San Martin Parkı’nı bulacağım; ve parkı geçince, şehir merkezinde olacağım. Ağaçların
olduğu yere doğru çıkmayı tasarlıyorum. Salta, beklediğimden de kolay. Zaten
terminalin arkası, dağ. Gidecek tek bir yön var. Çıkışta, sağda, teleferiği
görüyorum. O yönde, iki otel tabelası çarpıyor gözüme. İlki, pahalı. Teleferiğin
tam altındaki hoş görünümlü ikincisi ise, ‘180 Peso’ diyor. Buenos Aires’in
göbeğinde, 160 verdiğimi anımsayarak, ayrılıyorum oradan. Şehir merkezine
gitmek için, San Martin Parkı’na giriyorum (bkz. http://www.parquesanmartin.todowebsalta.com.ar/
). Parktaki göl, çok hoş. Kentin göbeğinde böyle bir sulak alan görünce, merkezi
göl olan Vietnam başkenti Hanoi’u anımsıyorum.
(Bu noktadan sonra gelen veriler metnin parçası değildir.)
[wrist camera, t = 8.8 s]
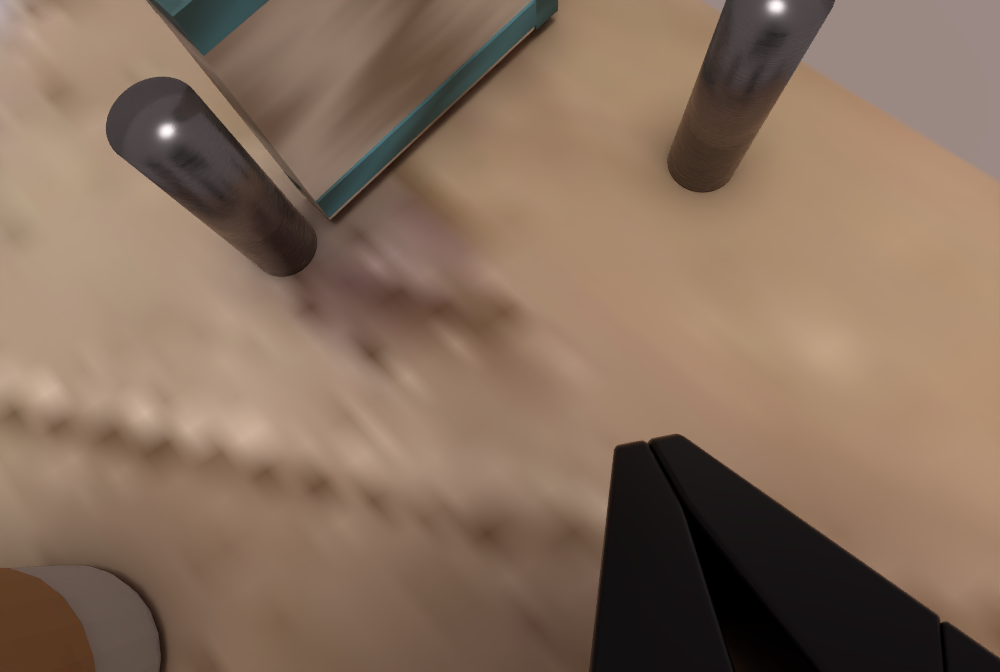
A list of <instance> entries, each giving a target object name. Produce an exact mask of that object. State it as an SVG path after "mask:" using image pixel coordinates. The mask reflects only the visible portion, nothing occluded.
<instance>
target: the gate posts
mask: <svg viewBox="0 0 1000 672" xmlns="http://www.w3.org/2000/svg"><path fill="white" fill-rule="evenodd" d="M834 2H835V0H726V2H725V5H724V8H723V10H722V13H721V15H720V18H719V21H718V24H717V26H716V29H715V32H714V34H713V37H712V40H711V42H710V45H709V48H708V50H707V53H706V56H705V58H704V61H703V64H702V66H701V69H700V72H699V74H698V77H697V80H696V82H695V85H694V88H693V90H692V93H691V96H690V99H689V101H688V104H687V107H686V109H685V112H684V115H683V117H682V120H681V123H680V125H679V128H678V131H677V133H676V136H675V139H674V141H673V144H672V147H671V149H670V152H669V156H668V167H669V170H670V173H671V175H672V176H673V178H674V179H675V180H676V181H677V182H678V183H679V184H680V185H682V186H683V187H685V188H687V189H689V190H692V191H697V192H709V191H713V190H716V189H718V188H720V187H722V186H723V185H725V184H726V183H727V182H728V181H729V179H730V178H731V177H732V175H733V173H734V172H735V170H736V168H737V167H738V165H739V163H740V162H741V160H742V158H743V156H744V155H745V153H746V151H747V150H748V148H749V146H750V145H751V143H752V141H753V140H754V138H755V136H756V135H757V133H758V131H759V130H760V128H761V126H762V125H763V123H764V121H765V120H766V118H767V116H768V115H769V113H770V111H771V110H772V108H773V106H774V105H775V103H776V101H777V100H778V98H779V96H780V95H781V93H782V91H783V90H784V88H785V86H786V85H787V83H788V81H789V80H790V78H791V76H792V75H793V73H794V71H795V70H796V68H797V66H798V64H799V63H800V61H801V59H802V58H803V56H804V54H805V53H806V51H807V49H808V48H809V46H810V44H811V43H812V41H813V39H814V38H815V36H816V34H817V33H818V31H819V29H820V28H821V26H822V24H823V23H824V21H825V19H826V18H827V16H828V14H829V13H830V11H831V9H832V7H833V5H834ZM106 134H107V138H108V141H109V143H110V145H111V147H112V148H113V150H114V151H115V152H116V153H117V154H118V155H120V156H121V157H122V158H123V159H125V160H126V161H127V162H128V163H130V164H131V165H132V166H133V167H135V168H136V169H137V170H138V171H140V172H141V173H142V174H143V175H145V176H146V177H147V178H148V179H150V180H151V181H152V182H153V183H155V184H156V185H157V186H158V187H160V188H161V189H162V190H163V191H165V192H166V193H167V194H168V195H170V196H171V197H172V198H173V199H175V200H176V201H177V202H178V203H180V204H181V205H182V206H183V207H185V208H186V209H187V210H188V211H190V212H191V213H192V214H193V215H195V216H196V217H197V218H198V219H200V220H201V221H202V222H203V223H205V224H206V225H207V226H208V227H210V228H211V229H212V230H213V231H215V232H216V233H217V234H218V235H220V236H221V237H222V238H223V239H225V240H226V241H227V242H228V243H230V244H231V245H232V246H233V247H235V248H236V249H237V250H238V251H240V252H241V253H242V254H243V255H245V256H246V257H247V258H248V259H250V260H251V261H252V262H253V263H255V264H256V265H257V266H258V267H260V268H261V269H262V270H263V271H265V272H267V273H268V274H271V275H275V276H288V275H292V274H295V273H297V272H299V271H300V270H302V269H303V268H304V267H306V266H307V265H308V263H309V262H310V261H311V259H312V258H313V256H314V253H315V251H316V245H317V240H316V235H315V232H314V230H313V228H312V227H311V225H310V224H309V223H308V222H307V221H306V220H305V218H304V217H303V216H302V215H301V214H300V213H299V211H298V210H297V209H296V208H295V207H294V206H293V205H292V203H291V202H290V201H289V200H288V199H287V198H286V196H285V195H284V194H283V193H282V192H281V191H280V190H279V188H278V187H277V186H276V185H275V184H274V183H273V181H272V180H271V179H270V178H269V177H268V176H267V174H266V173H265V172H264V171H263V170H262V169H261V168H260V166H259V165H258V164H257V163H256V162H255V161H254V159H253V158H252V157H251V156H250V155H249V154H248V153H247V151H246V150H245V149H244V148H243V147H242V146H241V144H240V143H239V142H238V141H237V140H236V139H235V137H234V136H233V135H232V134H231V133H230V132H229V131H228V129H227V128H226V127H225V126H224V125H223V124H222V122H221V121H220V120H219V119H218V118H217V117H216V116H215V114H214V113H213V112H212V111H211V110H210V109H209V107H208V106H207V105H206V104H205V103H204V102H203V100H202V99H201V98H200V97H199V96H198V95H197V94H196V92H195V91H194V90H193V89H192V88H191V87H190V86H189V85H187V84H186V83H184V82H183V81H181V80H178V79H175V78H171V77H154V78H149V79H145V80H143V81H140V82H138V83H136V84H134V85H133V86H131V87H129V88H128V89H127V90H126V91H124V92H123V93H122V94H121V95H120V96H119V97H118V99H117V100H116V101H115V102H114V104H113V106H112V107H111V109H110V112H109V114H108V117H107V122H106Z"/></svg>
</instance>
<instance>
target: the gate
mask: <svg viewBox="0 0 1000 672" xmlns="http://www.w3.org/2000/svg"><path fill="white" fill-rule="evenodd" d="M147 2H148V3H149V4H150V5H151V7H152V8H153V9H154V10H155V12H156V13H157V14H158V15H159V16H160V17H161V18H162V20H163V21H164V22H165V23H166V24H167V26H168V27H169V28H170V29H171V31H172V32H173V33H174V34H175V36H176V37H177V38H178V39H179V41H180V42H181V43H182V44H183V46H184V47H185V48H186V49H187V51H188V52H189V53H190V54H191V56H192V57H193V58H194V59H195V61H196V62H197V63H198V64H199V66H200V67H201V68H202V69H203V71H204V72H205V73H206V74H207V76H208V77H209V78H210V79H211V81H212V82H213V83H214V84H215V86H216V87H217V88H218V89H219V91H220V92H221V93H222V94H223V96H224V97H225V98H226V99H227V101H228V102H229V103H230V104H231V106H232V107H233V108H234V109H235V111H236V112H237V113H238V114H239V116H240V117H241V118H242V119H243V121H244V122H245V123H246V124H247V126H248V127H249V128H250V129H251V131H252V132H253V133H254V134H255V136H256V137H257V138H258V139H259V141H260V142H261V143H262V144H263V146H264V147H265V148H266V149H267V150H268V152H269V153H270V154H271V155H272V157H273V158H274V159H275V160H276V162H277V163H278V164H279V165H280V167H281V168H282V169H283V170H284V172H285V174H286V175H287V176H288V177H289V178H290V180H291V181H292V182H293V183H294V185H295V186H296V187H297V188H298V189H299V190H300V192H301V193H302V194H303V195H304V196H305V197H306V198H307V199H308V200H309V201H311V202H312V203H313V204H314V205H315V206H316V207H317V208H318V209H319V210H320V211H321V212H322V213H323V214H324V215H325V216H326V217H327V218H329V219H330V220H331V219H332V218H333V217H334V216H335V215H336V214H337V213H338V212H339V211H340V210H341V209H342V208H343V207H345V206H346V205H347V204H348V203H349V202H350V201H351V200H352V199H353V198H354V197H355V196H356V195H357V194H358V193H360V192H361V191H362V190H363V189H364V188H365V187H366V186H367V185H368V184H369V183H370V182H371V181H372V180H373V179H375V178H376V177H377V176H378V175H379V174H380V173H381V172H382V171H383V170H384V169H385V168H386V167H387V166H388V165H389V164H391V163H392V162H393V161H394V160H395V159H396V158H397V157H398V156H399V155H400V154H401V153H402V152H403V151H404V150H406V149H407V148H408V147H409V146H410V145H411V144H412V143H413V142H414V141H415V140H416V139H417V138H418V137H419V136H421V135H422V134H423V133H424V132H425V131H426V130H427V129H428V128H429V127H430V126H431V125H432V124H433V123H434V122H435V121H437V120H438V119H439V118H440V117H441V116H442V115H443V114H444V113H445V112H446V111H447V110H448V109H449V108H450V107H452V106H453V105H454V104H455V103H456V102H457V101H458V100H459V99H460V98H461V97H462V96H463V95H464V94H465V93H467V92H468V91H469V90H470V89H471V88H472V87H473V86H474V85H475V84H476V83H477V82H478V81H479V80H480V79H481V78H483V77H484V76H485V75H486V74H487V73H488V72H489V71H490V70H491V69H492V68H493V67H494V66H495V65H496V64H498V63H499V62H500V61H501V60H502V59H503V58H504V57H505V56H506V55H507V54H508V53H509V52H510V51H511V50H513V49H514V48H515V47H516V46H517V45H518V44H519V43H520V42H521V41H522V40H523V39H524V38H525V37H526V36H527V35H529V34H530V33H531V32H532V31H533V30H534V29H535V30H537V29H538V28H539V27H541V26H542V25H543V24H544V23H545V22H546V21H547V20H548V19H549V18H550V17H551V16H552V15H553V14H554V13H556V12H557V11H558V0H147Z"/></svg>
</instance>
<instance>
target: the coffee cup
mask: <svg viewBox="0 0 1000 672" xmlns="http://www.w3.org/2000/svg"><path fill="white" fill-rule="evenodd" d="M160 662H161V652H160V643H159V633H158V630H157V628H156V625H155V622H154V619H153V617H152V614H151V611H150V610H149V608H148V607H147V606H146V604H145V603H144V602H143V600H142V599H141V597H140V596H139V595H138V593H137V592H135V591H134V590H133V589H131V587H129V586H128V585H126V584H125V583H124V582H122V581H121V580H120V579H118V578H117V577H116V576H114V575H113V574H111V573H109V572H106V571H103V570H100V569H97V568H94V567H91V566H83V565H58V566H41V567H25V568H0V672H159V670H160Z"/></svg>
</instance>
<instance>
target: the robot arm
mask: <svg viewBox="0 0 1000 672" xmlns="http://www.w3.org/2000/svg"><path fill="white" fill-rule="evenodd" d="M589 672H1000V658H999V657H998V656H996V655H995V654H993V653H992V652H990V651H989V650H987V649H986V648H985V647H983V646H982V645H980V644H979V643H977V642H976V641H975V640H973V639H972V638H970V637H969V636H968V635H966V634H965V633H963V632H962V631H960V630H959V629H958V628H956V627H955V626H953V625H952V624H950V623H949V622H946V621H945V622H942V623H941V624H940V618H939V616H938V615H937V614H936V613H934V612H933V611H931V610H930V609H929V608H927V607H926V606H924V605H923V604H921V603H920V602H919V601H917V600H916V599H914V598H913V597H912V596H910V595H909V594H907V593H906V592H904V591H903V590H902V589H900V588H899V587H897V586H896V585H894V584H893V583H892V582H890V581H889V580H887V579H886V578H884V577H883V576H882V575H880V574H879V573H877V572H876V571H875V570H873V569H872V568H870V567H869V566H867V565H866V564H865V563H863V562H862V561H860V560H859V559H857V558H856V557H855V556H853V555H852V554H850V553H849V552H848V551H846V550H845V549H843V548H842V547H840V546H839V545H838V544H836V543H835V542H833V541H832V540H830V539H829V538H828V537H826V536H825V535H823V534H822V533H820V532H819V531H818V530H816V529H815V528H813V527H812V526H811V525H809V524H808V523H806V522H805V521H803V520H802V519H801V518H799V517H798V516H796V515H795V514H793V513H792V512H791V511H789V510H788V509H786V508H785V507H784V506H782V505H781V504H779V503H778V502H776V501H775V500H774V499H772V498H771V497H769V496H768V495H766V494H765V493H764V492H762V491H761V490H759V489H758V488H756V487H755V486H754V485H752V484H751V483H749V482H748V481H747V480H745V479H744V478H742V477H741V476H739V475H738V474H737V473H735V472H734V471H732V470H731V469H729V468H728V467H727V466H725V465H724V464H722V463H721V462H720V461H718V460H717V459H715V458H714V457H712V456H711V455H710V454H708V453H707V452H705V451H704V450H702V449H701V448H700V447H698V446H697V445H695V444H694V443H692V442H691V441H690V440H688V439H687V438H685V437H684V436H682V435H679V434H672V435H667V436H662V437H657V438H652V439H651V440H650V441H649V442H648V443H647V442H645V441H636V442H631V443H626V444H621V445H617V446H616V447H615V449H614V455H613V464H612V473H611V482H610V491H609V499H608V508H607V517H606V526H605V535H604V544H603V552H602V561H601V570H600V579H599V588H598V597H597V606H596V614H595V623H594V632H593V641H592V650H591V659H590V667H589Z"/></svg>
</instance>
Çantalar, ağır; hızlı hareket edemiyorum. Bir yandan,
otel bakıyorum; bir yandan, sağı solu gözlemliyorum. Parkta, çocukların binmesi
için midilli ve lama var. Terkileriyle, dizginleriyle, süslü püslüler... İncik-boncuk
tezgahları açılmış, parkta. Lobutlarla prova yapan gençler var bir de. Parkı
geçip San Martin Caddesi’ne devam ediyorum. Parkın karşısında bir otel var; ama
yalnızca 4 kişilik oda boşmuş. (Var mı bu odayı tutabilmek için gelebilecek 3
kişi? Ama çok geç artık.) Parkı geçtikten sonra ortada otel göremediğimden,
teleferiğin altındaki otele geri dönüyorum. Bu otelin üstünlüğü, Salta’dan
ayrılmak için terminale yürüyerek gidebilmek olacak. Çantam ağır olmasa pek
umursamazdım bunu; ama şimdi durum, farklı.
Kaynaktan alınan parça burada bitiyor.